Колчаковщина мало занимала ее — Ксенофонтовна помнила мелкие, стертые детали, повторяла общие места о жестокости колчаковцев и о партизанах, которые Юлька по фильмам знала лучше. Зато все, что касалось сватовства и свадебных обрядов, интересовало ее крайне. Она вся подбиралась, поджималась, сидела не шелохнувшись, только блестели живые круглые глаза на темном, пылающем лице — словно сама готовилась к свадьбе.
— Вот говорю, а у меня тут вянет, вянет, — прикладывало руку к впалой груди Ксенофонтовна, помаргивая подслеповатыми глазками.
— А ты не думай про то, рассказывай, — подгоняла Юлька.
— Ну ладно, стучат поздно вечером, входят с хлебами: «Тяжело держать, хозяева». — «Ну, положьте». — «Вот у этого человека все кодло пропало, нет ли овечки у вас?» — «Да мы не знаем, может, вы разбойники, киргизы али татары», — «Да нет, мы такие же православные». Невеста выскочит в сени, а мать обратно ее — должна поздравствоваться! Длинная песня. Потом родители скажут: «утро вечера мудренее», за ночь посоветуются: «Девок у пас пятеро, что же их нам, солить, что ли?»

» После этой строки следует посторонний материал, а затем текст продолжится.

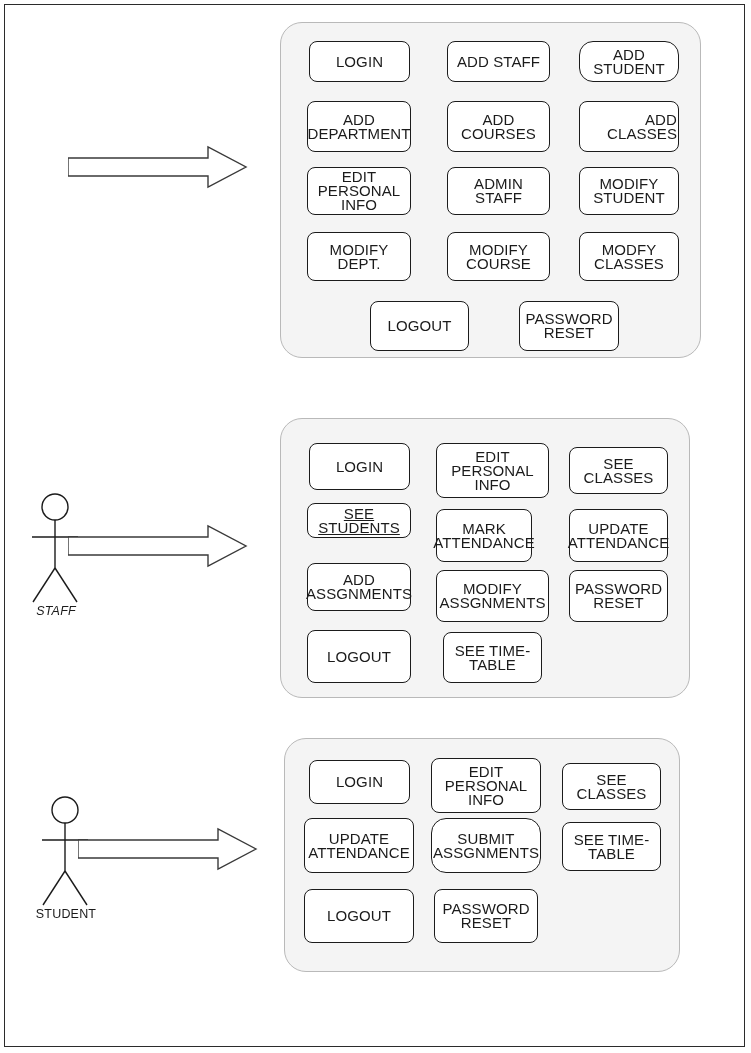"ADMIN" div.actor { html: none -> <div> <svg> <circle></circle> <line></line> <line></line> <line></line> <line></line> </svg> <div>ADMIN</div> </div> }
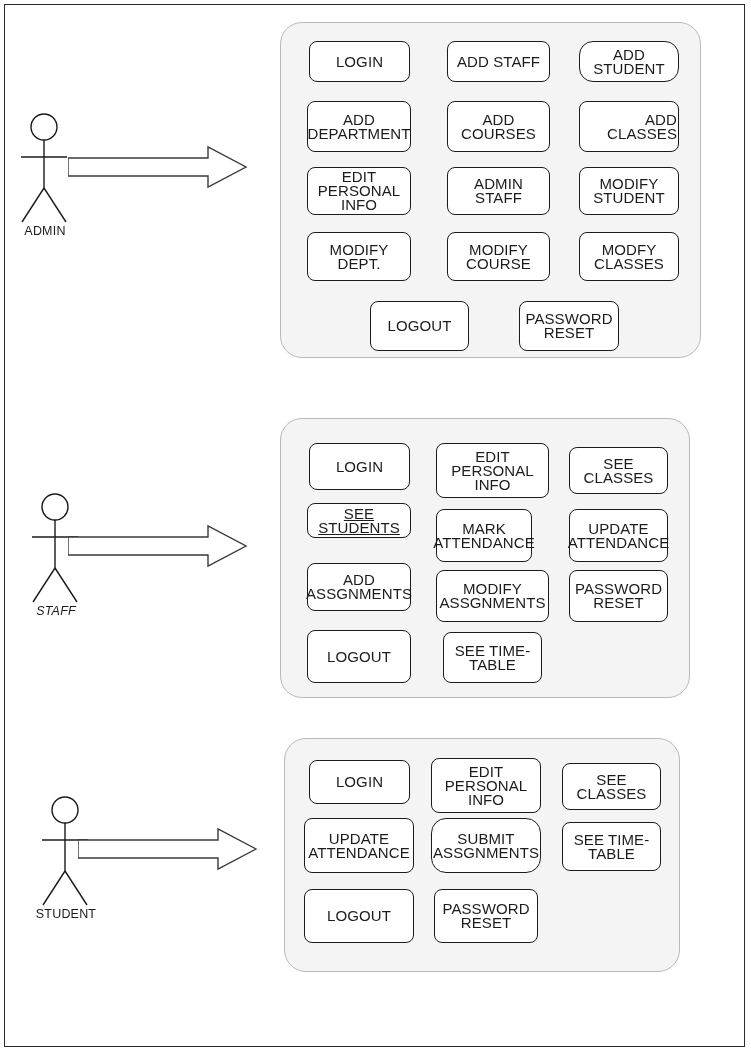"MODIFY DEPT." div.usecase { width: 104px -> 122px }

Как ни длинна оказывалась песня, допевать приходилось до конца: и как жениха спрашивали: «Ну как, Егор, нравится тебе наша невеста? Смотри, какая лебедка», и как невесту пытали на тот же счет, и как запойны справляли, и как из-под венца невеста «лихоманкой выскакивала», и как развозили девки по деревне, набившись в кошевку, косу — обшитый лентами веник.
Но, видно, не близко было до Юлькиной свадьбы. Очень скоро узнали все, что живет она с прорабом Акоповым, что ему тридцать восемь лет, и что жена у него зубной врач, и что деньги у него вольные — даже списанный газик для охоты купил. И на машине той катают они в лес, а в рестораны не ходят — Акопов осторожничает. А вообще-то, человек неплохой, добрый, широкий и на стройке уважаемый. Только лысина у него, а на руках, на пальцах, с тыльной стороны волосы черные, как у зверя, растут.
— Не понимаю, — сказала Елизавета Михайловна. — Ты так говоришь, Юля, будто о чужом и далеком. Ведь ты не любишь его. Тогда зачем? Как определить это в нравственном смысле? Ты задумывалась?
— А подите вы со своей нравственностью, — со смешочком, однако сердито выговорила Юлька. — Меня, может, и любят за то, что безнравственная! А говорят, кто в молодости грешил, тот пуще всего за чужую нравственность потом беспокоится, а?
Елизавета Михайловна, сжав крупные, припухлые губы, глядела с насмешечкой: ну-ну. И так Юлька всем говорила «ты», даже Наде, а ей, единственной, «вы». Что ж, можно принять к сведению.
А Юлька, будто дразня, изощрялась больше. Почесывая худыми пальцами грудь, косясь на Елизавету Михайловну, позевывая, радостно объявляла:
— Ой, скучает, дьявол! Ну, фиг-то он теперь получит. А то ишь, заскучал.
— Верно, Юлюшка, — соглашалась Ксенофонтовна, — у него на то жена есть. А ты больше с женатыми не вяжись.
— Да холостые-то, Ксенофонтовна, без того тоже гулять не будут. Все теперь грамотные, подлюки. На них поглядишь только, а у них и руки наготове.
— А по рукам и ударить можно, — высказалась задумчиво бледная, бескровная Сима, которую только привезли из операционной. Все уже знали, что Симе двадцать шесть, а у нее трое детей, и женщины, страшно обеспокоенные, с утра учили ее, как избегать беременности, хотя большинство лежало здесь по тому же поводу.